AICM AtlasCSA AI Controls Matrix
MDS · Model Security
MDS-10Cloud & AI Related

Model Continuous Monitoring

Specification

Define, implement, and evaluate processes, procedures, and technical measures for continuous monitoring of model performance metrics over time to identify sudden shifts or unexpected changes in predictions that could degrade model performance.

Threat coverage

Model manipulation
Data poisoning
Sensitive data disclosure
Model theft
Model/Service Failure
Insecure supply chain
Insecure apps/plugins
Denial of Service
Loss of governance

Architectural relevance

Physical infrastructure
Network
Compute
Storage
Application
Data

Lifecycle

Preparation

Resource provisioning

Development

Design

Evaluation

Re-evaluation, Evaluation

Deployment

Orchestration, AI Services supply chain, AI applications

Delivery

Operations, Maintenance, Continuous monitoring, Continuous improvement

Retirement

Data deletion

Ownership / SSRM

PI

Shared Cloud Service Provider-Model Provider (Shared CSP-MP)

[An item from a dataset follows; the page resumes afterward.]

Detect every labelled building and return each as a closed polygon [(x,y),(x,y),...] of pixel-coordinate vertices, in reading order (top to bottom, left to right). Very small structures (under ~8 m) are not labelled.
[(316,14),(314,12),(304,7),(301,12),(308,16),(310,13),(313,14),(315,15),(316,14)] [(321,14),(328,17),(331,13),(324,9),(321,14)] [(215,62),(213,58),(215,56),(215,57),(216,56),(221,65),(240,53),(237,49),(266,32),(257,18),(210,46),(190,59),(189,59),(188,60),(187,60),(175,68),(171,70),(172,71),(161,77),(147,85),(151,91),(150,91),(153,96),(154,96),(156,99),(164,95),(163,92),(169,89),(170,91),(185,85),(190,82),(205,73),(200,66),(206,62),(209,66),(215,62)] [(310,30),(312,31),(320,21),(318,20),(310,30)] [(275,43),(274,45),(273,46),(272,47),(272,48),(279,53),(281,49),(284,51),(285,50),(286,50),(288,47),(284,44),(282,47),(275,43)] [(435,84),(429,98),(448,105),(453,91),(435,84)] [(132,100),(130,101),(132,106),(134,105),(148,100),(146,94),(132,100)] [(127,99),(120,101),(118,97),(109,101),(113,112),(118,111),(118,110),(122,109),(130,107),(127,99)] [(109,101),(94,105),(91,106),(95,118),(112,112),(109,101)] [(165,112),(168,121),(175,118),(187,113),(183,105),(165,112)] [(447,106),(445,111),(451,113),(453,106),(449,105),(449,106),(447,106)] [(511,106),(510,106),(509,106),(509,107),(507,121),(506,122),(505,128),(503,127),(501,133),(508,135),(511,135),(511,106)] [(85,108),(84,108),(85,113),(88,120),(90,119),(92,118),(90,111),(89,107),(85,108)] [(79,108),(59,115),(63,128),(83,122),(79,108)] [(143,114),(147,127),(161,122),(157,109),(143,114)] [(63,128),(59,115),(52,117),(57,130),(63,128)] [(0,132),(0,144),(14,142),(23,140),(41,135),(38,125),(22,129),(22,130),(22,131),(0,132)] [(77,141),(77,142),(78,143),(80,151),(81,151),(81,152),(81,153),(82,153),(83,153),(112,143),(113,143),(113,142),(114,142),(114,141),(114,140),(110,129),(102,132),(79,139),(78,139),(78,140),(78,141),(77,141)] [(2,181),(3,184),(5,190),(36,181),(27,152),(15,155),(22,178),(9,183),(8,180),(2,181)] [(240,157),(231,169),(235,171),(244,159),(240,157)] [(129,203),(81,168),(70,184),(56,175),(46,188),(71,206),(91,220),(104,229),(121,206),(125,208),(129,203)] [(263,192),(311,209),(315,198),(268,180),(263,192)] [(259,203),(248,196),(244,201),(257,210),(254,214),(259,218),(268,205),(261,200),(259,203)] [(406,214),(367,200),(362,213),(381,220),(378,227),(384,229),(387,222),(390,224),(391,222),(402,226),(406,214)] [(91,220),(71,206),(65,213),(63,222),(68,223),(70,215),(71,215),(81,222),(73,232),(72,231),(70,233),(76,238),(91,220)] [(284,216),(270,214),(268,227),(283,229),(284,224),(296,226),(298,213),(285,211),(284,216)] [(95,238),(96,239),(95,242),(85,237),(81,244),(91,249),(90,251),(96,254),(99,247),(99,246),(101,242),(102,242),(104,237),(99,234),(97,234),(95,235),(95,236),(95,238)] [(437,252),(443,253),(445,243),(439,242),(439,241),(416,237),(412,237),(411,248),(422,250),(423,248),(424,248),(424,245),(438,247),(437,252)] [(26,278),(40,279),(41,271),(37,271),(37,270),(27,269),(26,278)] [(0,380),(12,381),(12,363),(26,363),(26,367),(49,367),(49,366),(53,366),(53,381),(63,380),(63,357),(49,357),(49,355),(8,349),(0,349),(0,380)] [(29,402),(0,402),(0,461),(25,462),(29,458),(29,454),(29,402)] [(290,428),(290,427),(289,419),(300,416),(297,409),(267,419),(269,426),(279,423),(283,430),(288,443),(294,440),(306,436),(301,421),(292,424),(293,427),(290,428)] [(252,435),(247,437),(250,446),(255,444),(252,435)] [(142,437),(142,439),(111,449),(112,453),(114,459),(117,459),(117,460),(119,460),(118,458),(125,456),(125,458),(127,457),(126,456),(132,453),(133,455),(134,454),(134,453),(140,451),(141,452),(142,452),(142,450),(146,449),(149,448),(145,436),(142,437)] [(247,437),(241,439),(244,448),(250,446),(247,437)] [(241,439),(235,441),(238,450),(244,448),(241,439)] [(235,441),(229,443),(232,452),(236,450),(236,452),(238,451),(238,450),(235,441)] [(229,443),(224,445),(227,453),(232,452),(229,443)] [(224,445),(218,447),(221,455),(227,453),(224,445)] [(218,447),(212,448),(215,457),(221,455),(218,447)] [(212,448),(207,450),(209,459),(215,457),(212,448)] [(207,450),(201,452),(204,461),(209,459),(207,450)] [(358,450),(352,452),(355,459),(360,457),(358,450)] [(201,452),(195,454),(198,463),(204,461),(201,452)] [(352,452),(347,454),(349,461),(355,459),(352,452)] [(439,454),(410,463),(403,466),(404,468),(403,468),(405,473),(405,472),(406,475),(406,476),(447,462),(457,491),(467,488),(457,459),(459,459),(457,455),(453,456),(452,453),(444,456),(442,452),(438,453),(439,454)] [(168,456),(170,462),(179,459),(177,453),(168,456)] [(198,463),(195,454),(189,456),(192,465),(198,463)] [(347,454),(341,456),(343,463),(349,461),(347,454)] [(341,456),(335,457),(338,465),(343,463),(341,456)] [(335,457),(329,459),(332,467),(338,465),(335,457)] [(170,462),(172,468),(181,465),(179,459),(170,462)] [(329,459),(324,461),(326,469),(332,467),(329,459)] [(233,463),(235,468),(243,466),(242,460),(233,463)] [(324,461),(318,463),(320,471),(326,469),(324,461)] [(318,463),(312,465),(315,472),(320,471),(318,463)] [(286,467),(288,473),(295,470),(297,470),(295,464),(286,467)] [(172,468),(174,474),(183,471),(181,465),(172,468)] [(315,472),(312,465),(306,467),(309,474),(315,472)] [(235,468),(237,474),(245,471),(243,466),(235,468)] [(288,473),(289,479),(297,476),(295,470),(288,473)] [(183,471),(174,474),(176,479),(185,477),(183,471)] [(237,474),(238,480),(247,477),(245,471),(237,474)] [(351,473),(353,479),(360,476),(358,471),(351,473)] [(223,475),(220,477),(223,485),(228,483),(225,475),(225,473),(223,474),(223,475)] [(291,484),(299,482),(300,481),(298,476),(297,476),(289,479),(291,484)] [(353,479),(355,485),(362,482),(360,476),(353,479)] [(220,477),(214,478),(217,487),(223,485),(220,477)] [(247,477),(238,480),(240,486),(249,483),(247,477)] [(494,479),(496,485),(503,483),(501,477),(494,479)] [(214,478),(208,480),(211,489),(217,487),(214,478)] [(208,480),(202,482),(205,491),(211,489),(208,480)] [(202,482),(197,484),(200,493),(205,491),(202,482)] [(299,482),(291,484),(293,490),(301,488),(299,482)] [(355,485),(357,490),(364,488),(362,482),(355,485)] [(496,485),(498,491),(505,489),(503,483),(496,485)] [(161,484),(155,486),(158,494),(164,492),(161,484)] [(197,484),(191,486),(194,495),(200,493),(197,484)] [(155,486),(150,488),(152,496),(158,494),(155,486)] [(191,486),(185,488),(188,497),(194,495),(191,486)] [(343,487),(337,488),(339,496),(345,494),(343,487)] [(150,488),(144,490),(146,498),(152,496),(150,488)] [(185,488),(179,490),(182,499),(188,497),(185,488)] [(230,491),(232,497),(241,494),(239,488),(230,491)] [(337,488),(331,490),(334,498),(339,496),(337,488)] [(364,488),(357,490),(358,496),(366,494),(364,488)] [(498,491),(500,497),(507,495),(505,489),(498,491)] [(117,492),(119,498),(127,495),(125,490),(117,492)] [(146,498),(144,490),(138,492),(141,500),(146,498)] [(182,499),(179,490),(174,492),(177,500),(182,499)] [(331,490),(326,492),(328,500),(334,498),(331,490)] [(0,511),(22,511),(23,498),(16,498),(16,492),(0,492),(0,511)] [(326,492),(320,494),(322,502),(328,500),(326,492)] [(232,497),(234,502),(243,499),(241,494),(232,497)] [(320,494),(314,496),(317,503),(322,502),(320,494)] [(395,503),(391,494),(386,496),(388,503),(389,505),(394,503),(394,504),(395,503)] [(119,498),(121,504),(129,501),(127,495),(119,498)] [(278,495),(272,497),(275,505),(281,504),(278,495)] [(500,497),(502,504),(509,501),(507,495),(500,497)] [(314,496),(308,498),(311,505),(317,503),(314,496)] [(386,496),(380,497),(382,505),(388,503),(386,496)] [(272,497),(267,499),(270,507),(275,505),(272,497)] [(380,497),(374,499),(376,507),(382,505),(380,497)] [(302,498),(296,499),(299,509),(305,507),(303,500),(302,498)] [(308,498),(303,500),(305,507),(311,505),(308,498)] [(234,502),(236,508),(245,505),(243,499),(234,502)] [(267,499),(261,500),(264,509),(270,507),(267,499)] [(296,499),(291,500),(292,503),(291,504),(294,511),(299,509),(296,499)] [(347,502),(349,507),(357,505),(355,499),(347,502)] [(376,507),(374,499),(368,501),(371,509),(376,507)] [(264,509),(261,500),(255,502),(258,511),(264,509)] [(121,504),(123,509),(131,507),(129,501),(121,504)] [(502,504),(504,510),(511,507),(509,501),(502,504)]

The CSP and MP are jointly responsible and accountable for the design, development, implementation, and enforcement of the control to mitigate security, privacy, or compliance risks associated with Large Language Model (LLM)/GenAI technologies in the context of the services or products they develop and offer.

Model

Owned by the Model Provider (MP)

The model provider (MP) designs, develops, and implements the control as part of their services or products to mitigate security, privacy, or compliance risks associated with the Large Language Model (LLM). Model Providers are entities that develop, train, and distribute foundational and fine-tuned AI models for various applications. They create the underlying AI capabilities that other actors build upon. Model Providers are responsible for model architecture, training methodologies, performance characteristics, and documentation of capabilities and limitations. They operate at the foundation layer of the AI stack and may provide direct API access to their models. Examples: OpenAI (GPT, DALL-E, Whisper), Anthropic(Claude), Google(Gemini), Meta(Llama), as well as any customized model.

Orchestrated

Shared Model Provider-Orchestrated Service Provider (Shared MP-OSP)

The MP and OSP are jointly responsible and accountable for the design, development, implementation, and enforcement of the control to mitigate security, privacy, or compliance risks associated with Large Language Model (LLM)/GenAI technologies in the context of the services or products they develop and offer.

Application

Shared Orchestrated Service Provider-Application Provider (Shared OSP-AP)

The OSP and AP are jointly responsible and accountable for the design, development, implementation, and enforcement of the control to mitigate security, privacy, or compliance risks associated with Large Language Model (LLM)/GenAI technologies in the context of the services or products they develop and offer.

Implementation guidelines

[Shared Responsibilities (MP, AP)]
1. Revising or optimizing the prompts used in applications to ensure they generate accurate and relevant outputs, particularly as the model evolves or data context shifts.

2. Continuously monitor these metrics for signs of drift or unexpected changes leveraging Model Observability Platforms.

3. Set up automated alerts to notify stakeholders when significant deviations or anomalies are detected.

Auditing guidelines

1. Examine the CSP's infrastructure monitoring systems and how they track resource utilization related to hosted AI models. 

2. Verify the alerting mechanisms for detecting anomalies in resource consumption or performance that could indicate issues. 

3. Assess integration of monitoring data with incident response processes. 

4. Examine if the infrastructure ensures the model has high-quality data that does not cause data poisoning.

Standards mappings

ISO 42001No Gap
ISO 42001 A.6.2.6 - AI system operation and monitoring
ISO 42001 B.6.2.6 - AI system operation and monitoring
ISO 42001 9.3.2 - Management review inputs
Addendum

N/A

EU AI ActNo Gap
Article 15 (2)
Article 15 (3)
Addendum

N/A

NIST AI 600-1No Gap
MG-4.1-007
MG-4.2-001
GV-1.3-001
GV-1.3-002
MS-2.3-001
Addendum

N/A

BSI AIC4No Gap
C4 BC-03
C4 PF-01
C4 PF-02
C4 PF-07
Addendum

N/A

AI-CAIQ questions (1)

MDS-10.1

Are processes, procedures, and technical measures defined, implemented, and evaluated for continuous monitoring of model performance metrics over time to identify sudden shifts or unexpected changes in predictions that could degrade model performance?